*TO DO:*
Produce a word-for-word copy of the line that contains "Figure 6: Possible" and each line after it through the end of the material, omitting pictures and all other lines.
[[ RECORDED DATA open ]]
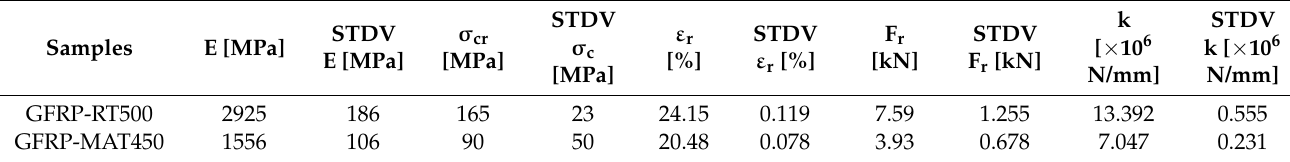
Figure 4. The stress–strain curves in case of compression tests for two types of GFRP samples. Table 5. Average values of elastic characteristics obtained after the compression test. Legend: E—elasticity modulus; σ c —compression strength; ε r —percentage strain at break; F r —load at break;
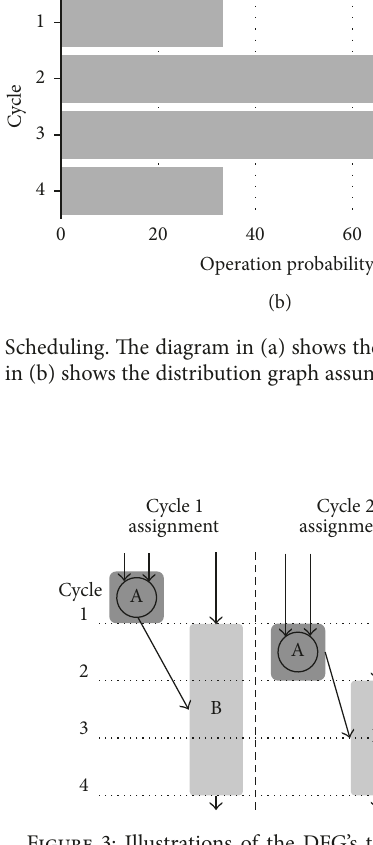
Figure 3: Illustrations of the DFG’s time frames after a tentative assignment of operation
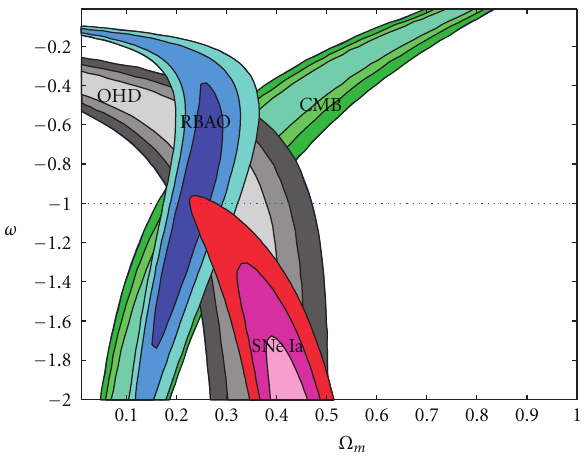
Figure 6: Possible tension between H ( z ) and type Ia supernovae data depicted in the χ 2 fitting results for the spatially flat XCDM model (similar to Λ CDM, except that the dark energy equation of state parameter ω is set free instead of being fixed at ω = − 1). The SN data favor a phantom dark energy with ω < − 1 while other data, including observational H ( z ) (OHD), are consistent with Λ CDM. The OHD used in this figure were the measurements by [28] using the di ff erential age method, and the SN data were from [93]. The RBAO contours were found using the Δ z BAO data in [64]. Confidence regions are 68 . 3%, 95 . 4%, and 99 . 7%, respectively. This figure first appeared in [91, Figure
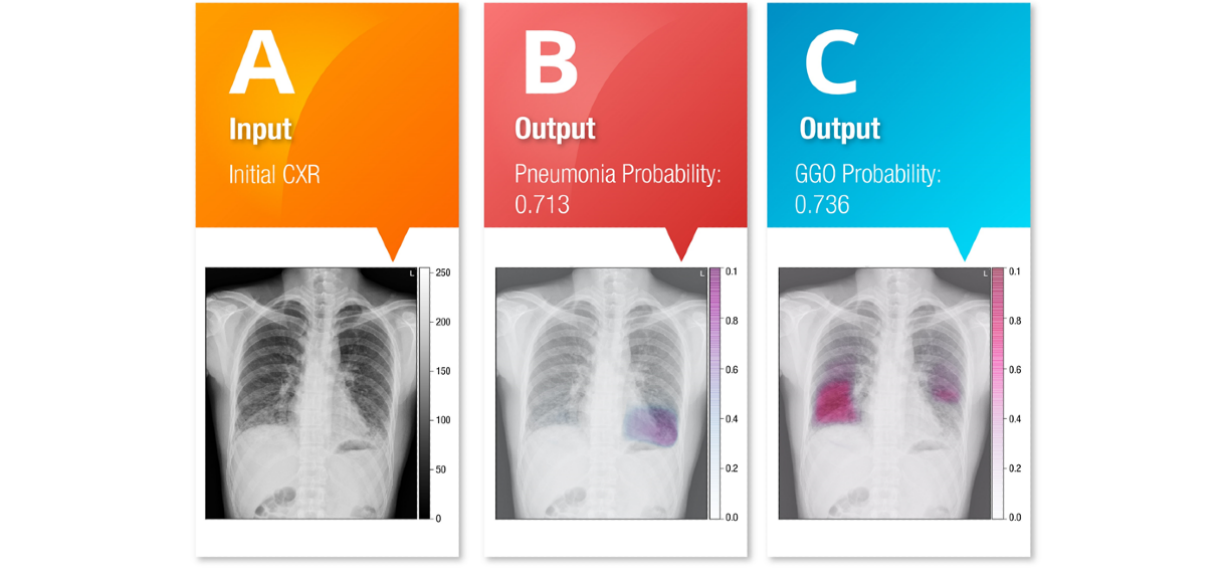
Figure 6. The artificial intelligence (AI) model for pneumonia detection incorporated into the smart clinical assisting system. (A) An original chest x-ray is automatically retrieved from the picture archiving and communication system and then interpreted by the AI model. (B) A consolidative lung is detected, and the diseased site is illustrated using a heat map. (C) A light consolidation GGO is identified by the AI model. CXR: chest x-ray; GGO: ground-glass opacity.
[[ RECORDED DATA closed ]]
*EXERCISE RESULT:*
Figure 6: Possible tension between H ( z ) and type Ia supernovae data depicted in the χ 2 fitting results for the spatially flat XCDM model (similar to Λ CDM, except that the dark energy equation of state parameter ω is set free instead of being fixed at ω = − 1). The SN data favor a phantom dark energy with ω < − 1 while other data, including observational H ( z ) (OHD), are consistent with Λ CDM. The OHD used in this figure were the measurements by [28] using the di ff erential age method, and the SN data were from [93]. The RBAO contours were found using the Δ z BAO data in [64]. Confidence regions are 68 . 3%, 95 . 4%, and 99 . 7%, respectively. This figure first appeared in [91, Figure
Figure 6. The artificial intelligence (AI) model for pneumonia detection incorporated into the smart clinical assisting system. (A) An original chest x-ray is automatically retrieved from the picture archiving and communication system and then interpreted by the AI model. (B) A consolidative lung is detected, and the diseased site is illustrated using a heat map. (C) A light consolidation GGO is identified by the AI model. CXR: chest x-ray; GGO: ground-glass opacity.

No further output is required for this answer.